Pied flycatchers are summer migrants largely attached to the oakwoods of western Britain and thinly spread from Cornwall to Caithness. In Derbyshire, I’m lucky if I encounter them half a dozen times, so to see 24 in a morning signals that this Herefordshire site is very special. There are 30 pairs all in nest boxes and all part of a ringing project. Even more remarkable is that my friend Rachel Jenkins, who oversees these “pied flys”, is continuing a ringing tradition that was begun by her father, Peter McDougall, in the 1960s. Between them, they have banded and observed the breeding successes of thousands of birds.
Their work at Moccas, with that of several fellow devotees, reveals how bird migration is one of those deep wells of everyday mystery that provokes perennial wonder and astonishing revelation. Take, for instance, the fact that pied flycatchers retain an echo of their post-glacial behaviour. All the world’s population still pours out of west Africa (and their exact location is still largely unknown), then up through Spain into Europe.
They have gradually spread eastwards over the millennia, with the most distant populations nesting as far away as Russian forests north of Mongolia. Yet all of them, across those 90 degrees of longitude, recapitulate the journey of their ancestors, draining from those continents and down through Spain as if through a plughole. Using Google maps, I calculate the journey from Krasnoyarsk in Russia to Conakry in Guinea. It is 13,155km one way.

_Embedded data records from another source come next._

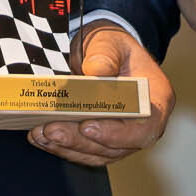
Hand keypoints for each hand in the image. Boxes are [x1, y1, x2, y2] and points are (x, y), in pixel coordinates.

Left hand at [30, 23, 173, 166]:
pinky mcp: (104, 140)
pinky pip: (86, 151)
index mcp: (155, 100)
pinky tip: (41, 138)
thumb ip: (105, 55)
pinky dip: (63, 147)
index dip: (116, 134)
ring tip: (40, 134)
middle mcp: (143, 125)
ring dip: (67, 147)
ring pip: (98, 153)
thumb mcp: (111, 42)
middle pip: (116, 146)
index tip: (87, 127)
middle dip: (80, 141)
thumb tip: (96, 73)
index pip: (144, 128)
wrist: (105, 53)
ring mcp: (124, 136)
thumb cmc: (113, 48)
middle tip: (51, 131)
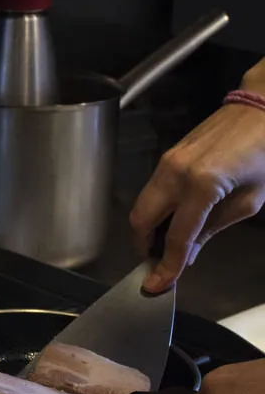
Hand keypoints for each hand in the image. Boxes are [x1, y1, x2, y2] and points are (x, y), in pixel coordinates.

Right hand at [130, 59, 264, 292]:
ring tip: (165, 242)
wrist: (262, 108)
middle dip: (145, 247)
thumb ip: (212, 229)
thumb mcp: (249, 201)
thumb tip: (187, 254)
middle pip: (141, 221)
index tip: (156, 286)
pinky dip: (154, 212)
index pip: (177, 236)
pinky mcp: (166, 157)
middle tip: (158, 262)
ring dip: (148, 230)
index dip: (167, 265)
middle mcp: (176, 173)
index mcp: (203, 186)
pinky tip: (170, 220)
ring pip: (141, 207)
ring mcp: (166, 163)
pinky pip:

Just as humbling and moving is to look on this helpless clutch of pied flycatcher nestlings – five sacs of diaphanous grey skin with emerging plumelets of brown and black, with frogs’ mouths and still-closed eyes facing blankly into the wall of their box. Their parents call all around us in brief anxiety. Beyond the pied flycatchers, we can hear wood warblers and redstarts singing. They too are migrants and further totems of our planet’s unfathomable grandeur and unity. All of us should recall this – in eight weeks’ time, each of those blind featherless chicks makes a first-ever journey all the way to west Africa. They weigh 15g.